In all that, we begin again. Over and over. Life has too many beginnings. We begin one thing and before that's over we begin something else. There is no closure. No ending.
I think, overall, that's the message the movie conveyed to me. The main character, she started out in life thinking one thing, but began to evolve over the course of the movie. She found herself beginning to change and that change scared her, that change she tried to force away but it kept coming. It eventually won out. Her previous way of life had been obliterated before her, by her own hand, and yet she was beginning a new way of living.
But I can't believe a new beginning ends anything. A new beginning is a beginning, it can't be an ending AND a beginning wrapped into one. This observation stems from personal experience more than anything. I have a bad case of writer ADD and I hardly finish anything. I begin plenty of things and jump between them.
I feel like life is the same way. I begin something and then begin something else. There is never any conclusion. All those beginnings pile on, and on, and on, and I wonder what they're all for.
What's the point of beginning something but never finishing it? That's what I ask myself all the time when I start a new story. I begin it, I'm enthused by it, and then it becomes just like any other story ... it eventually hits a point where I don't want to write for it nearly as much and I want something new.
It's a high, I think, a high that I get when I start a new story. When I have all the possibilities and choices before me, when nothing is set in stone.

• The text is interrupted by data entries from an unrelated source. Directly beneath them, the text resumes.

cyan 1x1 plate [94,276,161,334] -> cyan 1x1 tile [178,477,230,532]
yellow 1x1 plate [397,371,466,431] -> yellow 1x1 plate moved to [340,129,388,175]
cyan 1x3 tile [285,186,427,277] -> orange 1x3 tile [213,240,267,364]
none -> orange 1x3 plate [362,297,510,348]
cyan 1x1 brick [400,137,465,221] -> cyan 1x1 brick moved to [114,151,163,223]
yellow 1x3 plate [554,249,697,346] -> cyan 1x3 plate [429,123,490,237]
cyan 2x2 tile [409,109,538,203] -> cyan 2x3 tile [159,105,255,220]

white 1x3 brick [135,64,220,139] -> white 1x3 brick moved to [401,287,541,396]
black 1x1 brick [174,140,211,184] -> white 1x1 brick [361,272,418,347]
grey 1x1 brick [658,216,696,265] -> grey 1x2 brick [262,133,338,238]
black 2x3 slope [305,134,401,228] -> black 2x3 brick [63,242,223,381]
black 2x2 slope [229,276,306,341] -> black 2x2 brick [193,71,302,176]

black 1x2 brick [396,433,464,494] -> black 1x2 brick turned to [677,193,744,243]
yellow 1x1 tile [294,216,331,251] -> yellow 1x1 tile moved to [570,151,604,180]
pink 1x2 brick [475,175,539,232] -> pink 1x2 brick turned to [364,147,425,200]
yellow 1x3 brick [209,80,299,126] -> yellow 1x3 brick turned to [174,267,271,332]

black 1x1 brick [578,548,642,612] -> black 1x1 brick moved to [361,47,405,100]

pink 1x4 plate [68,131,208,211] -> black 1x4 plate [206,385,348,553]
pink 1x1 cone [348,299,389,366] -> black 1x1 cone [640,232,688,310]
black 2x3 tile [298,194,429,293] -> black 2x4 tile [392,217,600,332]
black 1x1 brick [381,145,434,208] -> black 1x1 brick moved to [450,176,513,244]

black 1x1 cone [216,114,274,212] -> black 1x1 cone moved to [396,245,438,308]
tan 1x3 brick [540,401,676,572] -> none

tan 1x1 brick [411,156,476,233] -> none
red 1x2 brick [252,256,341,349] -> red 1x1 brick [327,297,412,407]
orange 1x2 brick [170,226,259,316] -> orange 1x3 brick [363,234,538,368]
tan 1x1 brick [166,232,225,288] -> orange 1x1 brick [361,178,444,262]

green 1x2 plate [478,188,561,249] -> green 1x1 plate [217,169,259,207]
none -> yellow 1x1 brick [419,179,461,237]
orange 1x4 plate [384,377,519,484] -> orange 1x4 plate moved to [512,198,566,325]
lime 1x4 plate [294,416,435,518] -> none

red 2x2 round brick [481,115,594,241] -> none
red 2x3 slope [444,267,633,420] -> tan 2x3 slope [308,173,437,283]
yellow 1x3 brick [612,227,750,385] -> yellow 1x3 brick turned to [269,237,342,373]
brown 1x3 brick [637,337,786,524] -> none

I think that's the thing about life and all it's beginnings. Some of these beginnings are natural -- the ones that we grow into -- but some we force upon ourselves. Do we force these beginnings on ourselves to recapture that high from starting something new?
I think that's how it works for me. I don't know if that's how it works for anyone else.
But I'm tired of all those beginnings in life. Some of them are necessary but a lot of them I feel I just do to get that high.
Life has too many beginnings. I want ends.
Don't read into that as "OMG, HE'S SUICIDAL!!!" Please. I'm far too stubborn for that.
But I wonder what ends are waiting for me. Part of me believes it's got to be all bad stuff. Karma has a way of getting back at you and I've been ridiculously fortunate in life. There has to be some sort of payback, some sort of disaster, awaiting at one of those ends. Something I began will finally reach its end and I will suffer for it.
Part of me believes that the beginnings and the ends, they don't matter. No matter how good or bad one or the other is, all that matters is what happens in the middle of the beginning and the end. It's the middle, the long stretch between those two points, that determines what happens to you. Whether you come away a better person or a worse one.
That's a scary thought in some ways. I feel like I'm in the middle of a lot of things right now ... and the decisions I make now will determine what path my evolution as a person takes. Better or worse.
I can't say with any certainty that I'm becoming one or the other.
But at least I'm aware of it. Maybe that shows something positive.
Thanks for listening folks. Good night.